At first I expected all global attention layers to work best, but including layers 3, 6, and 9 generally made results worse. Including layers close to the output also made results worse. The table below shows reranking evaluation results for models trained on the same dataset. Results including layers close to the output, such as 6 and 9, were much worse and training was stopped early, so they are not included. Layer 0 alone did not produce useful performance.

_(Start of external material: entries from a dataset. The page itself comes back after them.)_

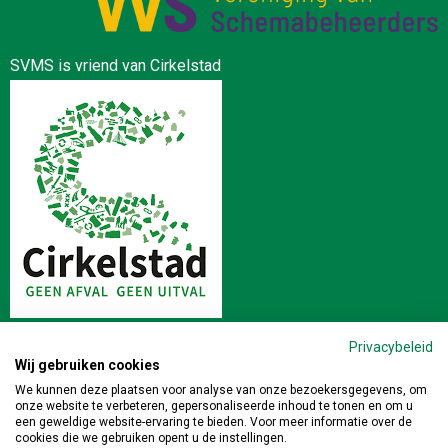
SVMS is vriend van Cirkelstad
Privacybeleid
Wij gebruiken cookies
Stichting Veilig en Milieukundig Slopen | Postbus 64 4190 CB
We kunnen deze plaatsen voor analyse van onze bezoekersgegevens, om
onze website te verbeteren, gepersonaliseerde inhoud te tonen en om u
GELDERMALSEN | 0345-471391 |
info@veiligslopen.nl
een geweldige website-ervaring te bieden. Voor meer informatie over de
cookies die we gebruiken opent u de instellingen.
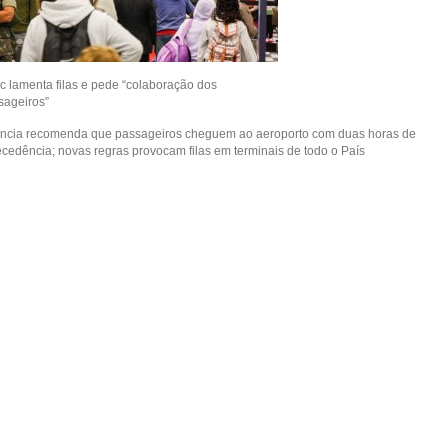
c lamenta filas e pede “colaboração dos
sageiros”
ncia recomenda que passageiros cheguem ao aeroporto com duas horas de
ecedência; novas regras provocam filas em terminais de todo o País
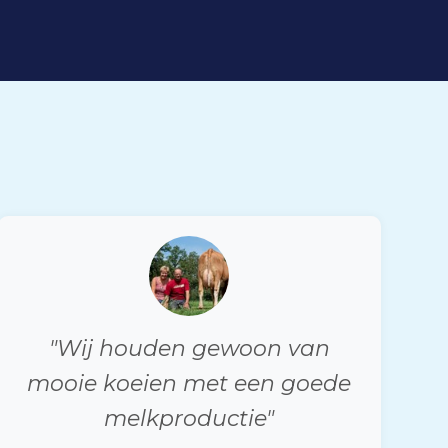
"Wij houden gewoon van
mooie koeien met een goede
melkproductie"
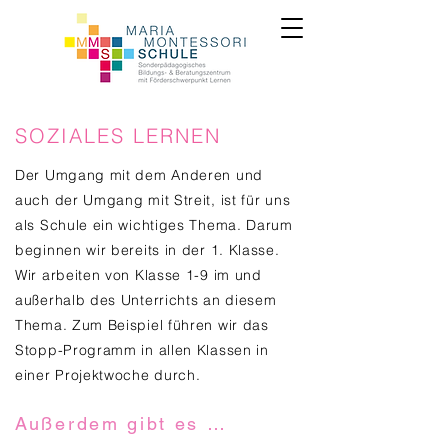
SOZIALES LERNEN
Der Umgang mit dem Anderen und
auch der Umgang mit Streit, ist für uns
als Schule ein wichtiges Thema. Darum
beginnen wir bereits in der 1. Klasse.
Wir arbeiten von Klasse 1-9 im und
außerhalb des Unterrichts an diesem
Thema. Zum Beispiel führen wir das
Stopp-Programm in allen Klassen in
einer Projektwoche durch.
Außerdem gibt es …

| name | JQaRA | miracl | jsquad | JaCWIR |
|---|---|---|---|---|
| modernbert-ja-30m + full layers | 0.7261 | 0.8095 | 0.9752 | 0.9420 |
| modernbert-ja-30m + layer 0,2,4 | 0.6455 | 0.7185 | 0.9588 | 0.9265 |
| modernbert-ja-30m + layer 0,2 | 0.6171 | 0.6784 | 0.9516 | 0.9155 |
| modernbert-ja-30m + layer 0 | 0.2515 | 0.4416 | 0.3172 | 0.0738 |
| ruri-v3-pt-30m + full layers (= xsmall-v2) | 0.7403 | 0.8206 | 0.9776 | 0.9409 |
| ruri-v3-pt-30m + layer 0,2,4 (= tiny-v2) | 0.6455 | 0.7201 | 0.9608 | 0.9287 |
| ruri-v3-pt-30m + layer 0,1,3 | 0.6405 | 0.7124 | 0.9552 | 0.9211 |
| ruri-v3-pt-30m + layer 0,3 | 0.6177 | 0.6619 | 0.9482 | 0.9076 |
From these results, I published ruri-v3-pt-30m as xsmall, and ruri-v3-pt-30m + layer 0,2,4 as tiny. small-v2 and base-v2 are based on ruri-v3-pt-70m and ruri-v3-pt-130m, respectively. Model merging slightly improves performance, but I did not use it this time.
Closing
This article introduced the small, lightweight, and practical Japanese reranker models japanese-reranker-tiny-v2, japanese-reranker-xsmall-v2, japanese-reranker-small-v2, and japanese-reranker-base-v2. The tiny and xsmall models run at practical speed on CPU and Apple silicon, and can improve search accuracy for local RAG systems without requiring expensive GPU resources. Running them on GPU also enables fast responses.
Recent high-performance encoder models such as ModernBERT make it easier to build practical models with stronger performance. I hope this article contributes to the further development of Japanese language processing technology.